In this final activity, we would like for you to think about some of the potential concerns that might come up in the scenario below and think about how you might approach them.
You are interested in looking at the reactions to the democratic party presidential debates across time. You decided that you would use data from Twitter to analyze the responses. After collecting your data, you learned that your data has information from users who were later banned and included some tweets that were removed/deleted from the site.
As you work through this activity, you can definitely choose to do so with your partner! And we highly encourage you to do so! Different perspectives can offer us different insights to our own gaps and help us in thinking through our decisions. Be prepared to discuss your thoughts and ideas when we “meet” for our sessions.
If You Would Like Some Guiding Questions
- What are some reasons you might have for anonymizing (or not) your data?
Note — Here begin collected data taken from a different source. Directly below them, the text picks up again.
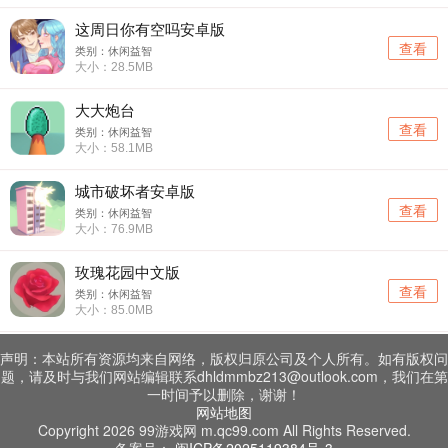
这周日你有空吗安卓版
查看
类别：休闲益智
大小：28.5MB
大大炮台
查看
类别：休闲益智
大小：58.1MB
城市破坏者安卓版
查看
类别：休闲益智
大小：76.9MB
玫瑰花园中文版
查看
类别：休闲益智
大小：85.0MB
声明：本站所有资源均来自网络，版权归原公司及个人所有。如有版权问
题，请及时与我们网站编辑联系dhldmmbz213@outlook.com，我们在第
一时间予以删除，谢谢！
网站地图
Copyright 2026 99游戏网 m.qc99.com All Rights Reserved.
- Would your approach differ if the responses were anonymized v. not?
- Would you remove the data in your initially downloaded corpus?
- How might you be aware of the differences in the corpus you downloaded v. the most current information?
- Would the number of tweets generated impact your decisions?
- How might where you are at in the stages of data (e.g. “raw” data v. “cleaned” data v. analysed) affect your choices?
Some Additional Exploration
- If you were collecting and/or analyzing data on folx in power, such as looking at the data from Tweets of Congress’ project, would that change the way you consider your answers to the previous questions?
- Current ethical guidelines from SAFE Lab at Columbia University have decided to alter the text of social media post to render it unsearchable. Why and when would you consider (or not) altering the collected tweets for publication?